* Work item A:
Answer these from the Archrypt passage:
(i) Which university are all three authors from?
(ii) Who is named as supervisor, and at which school?
(iii) What category is listed?
* Work item B: From the Archrypt passage, pull out the section between "Archrypt The Time-capsule" and "PhD research trajectories.", inclusive.
* Work item C: Extend the Archrypt passage on architecture and catastrophe, starting after its last sentence.

* Text under study:
■ ■ ■
D'Oria / Archrypt

Archrypt The Time-capsule as a Design-driven Method

Authors: Mariacristina D'Oria, University of Trieste; Gianluca Croce, University of Trieste; Valentina Rodani, University of Trieste

Supervisors: Giovanni Corbellini, Professor, Politecnico di Torino

Research stage: Research project developed connecting our individual PhD research trajectories.

Category: Artefact

Introduction

The catastrophe is a condition with which part of humanity must interface daily: environmental disasters, pandemics, economic/energy crises, cyclones, typhoons, hurricanes, floods, earthquakes and tsunamis, conflict, and terrorism. Whether it is to represent extreme apocalyptic conditions or to produce specific emergency solutions, the architectural discipline has produced ad hoc scenarios or projects, thus determining a heritage of design strategies 1 (fig.1).

How to organize a repertoire of knowledge, strategies and tactics, theories, and projects that could constitute a potential operational archive capable of offering our disciplinary relevance even in a remote and uncertain future?
■ ■ ■
* Recorded data:
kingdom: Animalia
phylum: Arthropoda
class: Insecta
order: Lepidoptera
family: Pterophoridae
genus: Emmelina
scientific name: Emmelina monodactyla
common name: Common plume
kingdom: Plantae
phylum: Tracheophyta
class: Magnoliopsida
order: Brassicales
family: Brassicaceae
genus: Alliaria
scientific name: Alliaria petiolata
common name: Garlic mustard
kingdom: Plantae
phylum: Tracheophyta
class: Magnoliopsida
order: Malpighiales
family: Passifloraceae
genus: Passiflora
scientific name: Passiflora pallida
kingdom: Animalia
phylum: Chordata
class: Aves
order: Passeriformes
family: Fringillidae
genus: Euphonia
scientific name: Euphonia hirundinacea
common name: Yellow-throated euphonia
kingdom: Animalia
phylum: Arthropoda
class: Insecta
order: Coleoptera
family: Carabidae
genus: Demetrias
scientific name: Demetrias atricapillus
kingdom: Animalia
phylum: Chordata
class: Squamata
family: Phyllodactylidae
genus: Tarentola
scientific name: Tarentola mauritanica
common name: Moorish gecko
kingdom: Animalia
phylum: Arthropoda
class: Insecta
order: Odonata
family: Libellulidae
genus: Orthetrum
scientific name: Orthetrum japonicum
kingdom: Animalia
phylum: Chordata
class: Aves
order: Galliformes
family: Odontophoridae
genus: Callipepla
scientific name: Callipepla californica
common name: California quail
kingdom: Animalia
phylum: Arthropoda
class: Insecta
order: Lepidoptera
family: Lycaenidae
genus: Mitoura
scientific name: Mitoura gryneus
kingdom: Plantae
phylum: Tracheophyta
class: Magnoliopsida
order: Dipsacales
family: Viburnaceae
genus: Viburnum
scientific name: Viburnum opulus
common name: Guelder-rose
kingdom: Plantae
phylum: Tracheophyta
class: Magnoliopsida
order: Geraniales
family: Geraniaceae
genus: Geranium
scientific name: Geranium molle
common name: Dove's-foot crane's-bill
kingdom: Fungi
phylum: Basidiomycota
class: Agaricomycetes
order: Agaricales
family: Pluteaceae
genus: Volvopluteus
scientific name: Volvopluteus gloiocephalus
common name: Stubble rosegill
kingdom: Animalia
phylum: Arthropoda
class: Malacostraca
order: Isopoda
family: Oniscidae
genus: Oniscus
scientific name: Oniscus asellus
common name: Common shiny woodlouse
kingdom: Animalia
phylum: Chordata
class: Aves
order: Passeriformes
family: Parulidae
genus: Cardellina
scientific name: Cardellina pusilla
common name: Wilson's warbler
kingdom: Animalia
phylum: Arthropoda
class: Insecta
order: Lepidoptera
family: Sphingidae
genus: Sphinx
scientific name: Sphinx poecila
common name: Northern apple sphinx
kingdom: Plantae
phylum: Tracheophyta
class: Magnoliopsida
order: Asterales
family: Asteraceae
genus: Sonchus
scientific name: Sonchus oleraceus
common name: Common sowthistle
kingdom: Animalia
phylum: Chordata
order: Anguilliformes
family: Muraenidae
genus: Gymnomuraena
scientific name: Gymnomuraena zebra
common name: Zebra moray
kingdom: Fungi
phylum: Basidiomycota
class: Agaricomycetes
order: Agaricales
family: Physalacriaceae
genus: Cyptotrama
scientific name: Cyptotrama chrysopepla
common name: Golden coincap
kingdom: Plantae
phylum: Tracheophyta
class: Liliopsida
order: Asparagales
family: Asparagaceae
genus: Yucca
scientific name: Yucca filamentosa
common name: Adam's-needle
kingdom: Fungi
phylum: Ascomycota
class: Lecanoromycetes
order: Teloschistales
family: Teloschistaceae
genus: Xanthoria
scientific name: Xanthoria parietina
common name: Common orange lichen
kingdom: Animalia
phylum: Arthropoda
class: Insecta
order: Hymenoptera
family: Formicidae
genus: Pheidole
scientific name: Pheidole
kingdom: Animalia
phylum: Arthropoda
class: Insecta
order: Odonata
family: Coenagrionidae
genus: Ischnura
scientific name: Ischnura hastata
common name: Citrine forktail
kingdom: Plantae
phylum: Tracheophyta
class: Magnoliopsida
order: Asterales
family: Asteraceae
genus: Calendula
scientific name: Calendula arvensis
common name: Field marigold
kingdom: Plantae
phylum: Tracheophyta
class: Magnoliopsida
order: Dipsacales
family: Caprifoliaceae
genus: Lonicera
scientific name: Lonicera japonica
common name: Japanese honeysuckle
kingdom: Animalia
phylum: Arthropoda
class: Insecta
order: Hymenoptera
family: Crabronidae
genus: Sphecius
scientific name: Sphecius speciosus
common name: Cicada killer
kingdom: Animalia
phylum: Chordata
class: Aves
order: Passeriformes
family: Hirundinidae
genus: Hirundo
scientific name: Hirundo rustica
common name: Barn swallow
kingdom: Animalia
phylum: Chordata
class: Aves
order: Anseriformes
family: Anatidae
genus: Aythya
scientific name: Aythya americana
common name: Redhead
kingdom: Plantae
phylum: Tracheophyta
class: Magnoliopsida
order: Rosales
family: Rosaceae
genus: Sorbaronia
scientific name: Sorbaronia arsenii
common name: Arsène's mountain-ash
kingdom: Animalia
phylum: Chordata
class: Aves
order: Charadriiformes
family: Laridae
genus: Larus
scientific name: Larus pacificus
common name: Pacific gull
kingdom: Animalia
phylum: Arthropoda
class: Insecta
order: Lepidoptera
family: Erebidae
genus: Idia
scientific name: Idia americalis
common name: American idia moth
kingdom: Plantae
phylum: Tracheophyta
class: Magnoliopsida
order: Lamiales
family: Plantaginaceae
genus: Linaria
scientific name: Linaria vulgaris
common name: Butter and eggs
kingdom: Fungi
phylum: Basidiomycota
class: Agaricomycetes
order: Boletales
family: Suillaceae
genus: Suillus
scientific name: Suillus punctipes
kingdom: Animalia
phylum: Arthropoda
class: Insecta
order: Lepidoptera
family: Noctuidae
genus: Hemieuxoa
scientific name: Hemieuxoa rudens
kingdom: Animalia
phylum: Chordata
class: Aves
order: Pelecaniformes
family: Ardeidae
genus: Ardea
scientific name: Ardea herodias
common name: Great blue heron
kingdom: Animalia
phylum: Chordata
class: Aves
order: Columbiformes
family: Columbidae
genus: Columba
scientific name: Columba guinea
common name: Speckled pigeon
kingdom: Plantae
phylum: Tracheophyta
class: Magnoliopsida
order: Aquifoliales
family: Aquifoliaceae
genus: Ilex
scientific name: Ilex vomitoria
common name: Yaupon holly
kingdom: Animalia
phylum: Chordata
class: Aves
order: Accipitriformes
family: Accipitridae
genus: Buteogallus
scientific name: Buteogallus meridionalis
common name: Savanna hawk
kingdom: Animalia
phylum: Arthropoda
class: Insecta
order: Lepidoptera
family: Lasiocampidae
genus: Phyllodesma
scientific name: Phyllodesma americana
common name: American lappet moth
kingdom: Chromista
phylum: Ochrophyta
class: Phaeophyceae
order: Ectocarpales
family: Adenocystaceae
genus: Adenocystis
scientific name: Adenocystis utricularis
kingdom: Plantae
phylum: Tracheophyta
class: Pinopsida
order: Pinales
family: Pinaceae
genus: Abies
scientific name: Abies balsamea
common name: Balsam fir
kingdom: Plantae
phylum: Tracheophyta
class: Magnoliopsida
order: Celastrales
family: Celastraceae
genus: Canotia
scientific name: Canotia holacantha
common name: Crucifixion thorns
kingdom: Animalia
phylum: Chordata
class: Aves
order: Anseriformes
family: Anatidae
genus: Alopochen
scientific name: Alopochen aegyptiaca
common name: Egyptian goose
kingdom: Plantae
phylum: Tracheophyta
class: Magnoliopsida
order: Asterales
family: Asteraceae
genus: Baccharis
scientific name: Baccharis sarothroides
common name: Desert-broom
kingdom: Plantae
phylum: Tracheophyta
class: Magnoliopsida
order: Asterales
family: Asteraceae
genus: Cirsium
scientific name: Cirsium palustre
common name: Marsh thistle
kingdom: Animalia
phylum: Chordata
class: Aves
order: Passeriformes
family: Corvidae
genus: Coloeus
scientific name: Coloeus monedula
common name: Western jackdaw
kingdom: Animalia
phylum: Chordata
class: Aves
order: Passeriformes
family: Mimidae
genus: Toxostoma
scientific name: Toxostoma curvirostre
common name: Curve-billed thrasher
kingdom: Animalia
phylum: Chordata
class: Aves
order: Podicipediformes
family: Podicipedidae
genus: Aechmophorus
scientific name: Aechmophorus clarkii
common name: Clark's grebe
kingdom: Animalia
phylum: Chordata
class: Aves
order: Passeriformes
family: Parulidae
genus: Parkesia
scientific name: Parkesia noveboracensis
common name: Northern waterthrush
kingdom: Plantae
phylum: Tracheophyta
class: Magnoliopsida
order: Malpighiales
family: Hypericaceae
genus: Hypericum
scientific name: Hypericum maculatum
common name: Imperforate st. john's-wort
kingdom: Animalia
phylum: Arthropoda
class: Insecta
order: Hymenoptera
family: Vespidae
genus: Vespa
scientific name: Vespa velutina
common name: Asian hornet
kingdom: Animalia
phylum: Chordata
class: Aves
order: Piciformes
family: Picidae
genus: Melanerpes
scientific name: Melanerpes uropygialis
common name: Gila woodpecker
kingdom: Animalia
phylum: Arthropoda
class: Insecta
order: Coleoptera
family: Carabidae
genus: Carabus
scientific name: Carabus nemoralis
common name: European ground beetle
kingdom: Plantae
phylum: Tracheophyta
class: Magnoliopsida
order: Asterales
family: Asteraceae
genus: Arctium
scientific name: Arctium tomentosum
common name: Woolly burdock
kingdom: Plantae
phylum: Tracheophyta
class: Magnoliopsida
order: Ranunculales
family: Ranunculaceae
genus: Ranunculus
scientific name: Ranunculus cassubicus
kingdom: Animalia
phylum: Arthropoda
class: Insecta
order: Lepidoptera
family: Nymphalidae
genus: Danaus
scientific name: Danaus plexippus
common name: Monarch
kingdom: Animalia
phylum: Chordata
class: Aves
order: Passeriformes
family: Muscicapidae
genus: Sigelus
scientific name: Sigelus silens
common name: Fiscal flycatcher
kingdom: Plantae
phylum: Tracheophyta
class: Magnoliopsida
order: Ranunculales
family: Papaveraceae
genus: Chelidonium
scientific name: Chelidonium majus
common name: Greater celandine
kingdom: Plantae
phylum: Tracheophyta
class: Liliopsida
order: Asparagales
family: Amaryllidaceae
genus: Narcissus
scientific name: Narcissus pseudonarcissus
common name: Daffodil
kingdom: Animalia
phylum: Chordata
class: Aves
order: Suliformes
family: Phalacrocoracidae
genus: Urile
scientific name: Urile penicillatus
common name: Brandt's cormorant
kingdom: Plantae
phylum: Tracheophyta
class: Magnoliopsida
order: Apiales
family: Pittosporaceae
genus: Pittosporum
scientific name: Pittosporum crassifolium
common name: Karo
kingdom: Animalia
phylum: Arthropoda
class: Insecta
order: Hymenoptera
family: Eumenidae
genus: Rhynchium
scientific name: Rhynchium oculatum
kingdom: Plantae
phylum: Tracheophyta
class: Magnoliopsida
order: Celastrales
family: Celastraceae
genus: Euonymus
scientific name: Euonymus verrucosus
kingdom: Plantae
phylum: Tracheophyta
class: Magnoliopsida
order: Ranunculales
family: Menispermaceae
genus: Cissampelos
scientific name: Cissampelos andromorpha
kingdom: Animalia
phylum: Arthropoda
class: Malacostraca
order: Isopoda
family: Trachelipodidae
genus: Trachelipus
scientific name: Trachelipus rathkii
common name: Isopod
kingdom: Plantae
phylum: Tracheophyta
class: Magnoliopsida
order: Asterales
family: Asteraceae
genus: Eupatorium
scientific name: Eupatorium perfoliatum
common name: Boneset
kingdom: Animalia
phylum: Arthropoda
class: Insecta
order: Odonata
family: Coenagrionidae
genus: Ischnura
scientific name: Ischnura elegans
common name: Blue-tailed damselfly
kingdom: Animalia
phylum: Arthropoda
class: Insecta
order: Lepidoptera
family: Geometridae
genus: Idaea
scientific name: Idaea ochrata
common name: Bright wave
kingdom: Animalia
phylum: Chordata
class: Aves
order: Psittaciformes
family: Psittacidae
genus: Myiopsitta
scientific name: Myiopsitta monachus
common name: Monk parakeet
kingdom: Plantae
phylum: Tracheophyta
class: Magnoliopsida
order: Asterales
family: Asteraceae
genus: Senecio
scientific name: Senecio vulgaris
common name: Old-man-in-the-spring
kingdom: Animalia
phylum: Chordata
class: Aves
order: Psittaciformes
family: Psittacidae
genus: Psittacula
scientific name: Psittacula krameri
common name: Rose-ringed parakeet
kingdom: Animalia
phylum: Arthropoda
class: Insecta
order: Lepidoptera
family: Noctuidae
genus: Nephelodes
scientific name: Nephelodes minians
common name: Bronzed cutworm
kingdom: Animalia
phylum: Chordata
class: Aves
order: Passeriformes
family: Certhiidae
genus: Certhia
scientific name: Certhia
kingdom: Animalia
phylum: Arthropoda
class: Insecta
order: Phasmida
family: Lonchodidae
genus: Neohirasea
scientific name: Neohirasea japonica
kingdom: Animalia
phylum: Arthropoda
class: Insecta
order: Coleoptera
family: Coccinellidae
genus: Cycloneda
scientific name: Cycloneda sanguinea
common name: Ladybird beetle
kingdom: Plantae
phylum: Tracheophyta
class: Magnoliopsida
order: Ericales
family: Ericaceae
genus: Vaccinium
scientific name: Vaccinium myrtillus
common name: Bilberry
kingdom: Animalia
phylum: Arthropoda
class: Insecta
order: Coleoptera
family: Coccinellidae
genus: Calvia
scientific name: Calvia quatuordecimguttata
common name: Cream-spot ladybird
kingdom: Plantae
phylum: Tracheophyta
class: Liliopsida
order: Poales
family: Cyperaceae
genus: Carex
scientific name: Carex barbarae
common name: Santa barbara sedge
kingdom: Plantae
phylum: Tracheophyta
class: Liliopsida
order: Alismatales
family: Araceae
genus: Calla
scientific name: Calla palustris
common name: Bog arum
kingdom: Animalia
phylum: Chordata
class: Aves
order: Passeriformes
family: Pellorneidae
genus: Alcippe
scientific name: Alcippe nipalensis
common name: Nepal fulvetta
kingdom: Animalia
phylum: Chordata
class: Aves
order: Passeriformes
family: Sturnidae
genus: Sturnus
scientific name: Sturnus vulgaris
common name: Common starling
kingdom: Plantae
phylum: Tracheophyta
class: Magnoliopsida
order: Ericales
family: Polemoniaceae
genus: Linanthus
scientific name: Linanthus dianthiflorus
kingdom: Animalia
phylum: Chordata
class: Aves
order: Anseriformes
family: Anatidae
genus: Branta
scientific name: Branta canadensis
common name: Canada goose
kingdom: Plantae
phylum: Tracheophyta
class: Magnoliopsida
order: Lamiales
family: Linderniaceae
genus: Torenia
■ ■ ■
* Task response A:
(i) University of Trieste
(ii) Giovanni Corbellini, Politecnico di Torino
(iii) Artefact

* Task response B:
Archrypt The Time-capsule as a Design-driven Method

Authors: Mariacristina D'Oria, University of Trieste; Gianluca Croce, University of Trieste; Valentina Rodani, University of Trieste

Supervisors: Giovanni Corbellini, Professor, Politecnico di Torino

Research stage: Research project developed connecting our individual PhD research trajectories.

* Task response C:
The archive organization

For the construction of our archive, we have selected a significant time frame. Since the dawn of time, humanity has had to live with catastrophic events of natural origin. The advent of modernity has triggered additional risk factors due to the heterogeneity of industrial activities. The condition of globalization has further urged the spread of critical conditions (attacks by international terrorism, pandemics, etc.) with which contemporary society is forced to live. Therefore, the time interval chosen for the construction of our archive chooses 1945 (the year of the bombs on Hiroshima in Nagasaki) as the watershed within which to build the selection of theories and projects that in some way responded to emergency conditions related to the crises and disasters, have been affected by the effects of those events by means of the definition of new design paradigms or even, sometimes, foreseen, through the extremization of conditions given through dystopian narratives, the advent of one or more critical events 2. In this sense, as Mirko Zardini recalled in a recent paper, crises work as accelerators of situations that are often already elaborated within the disciplinary debate 3. Therefore, there seems to be an intrinsic capacity of architecture to evoke the disaster to which it is then called to respond. Rather than claiming a resolving role for humanity’s problems, this main disciplinary feature emphasizes the ability of architecture to bring out the contradictions both of the socio-economic contexts in which it elaborates its production and its mandate. The construction of the archive expresses this awareness, collecting a repertoire of theories and projects that have been developed in conjunction with some specific, real or hypothetical emergencies 4. (fig.2)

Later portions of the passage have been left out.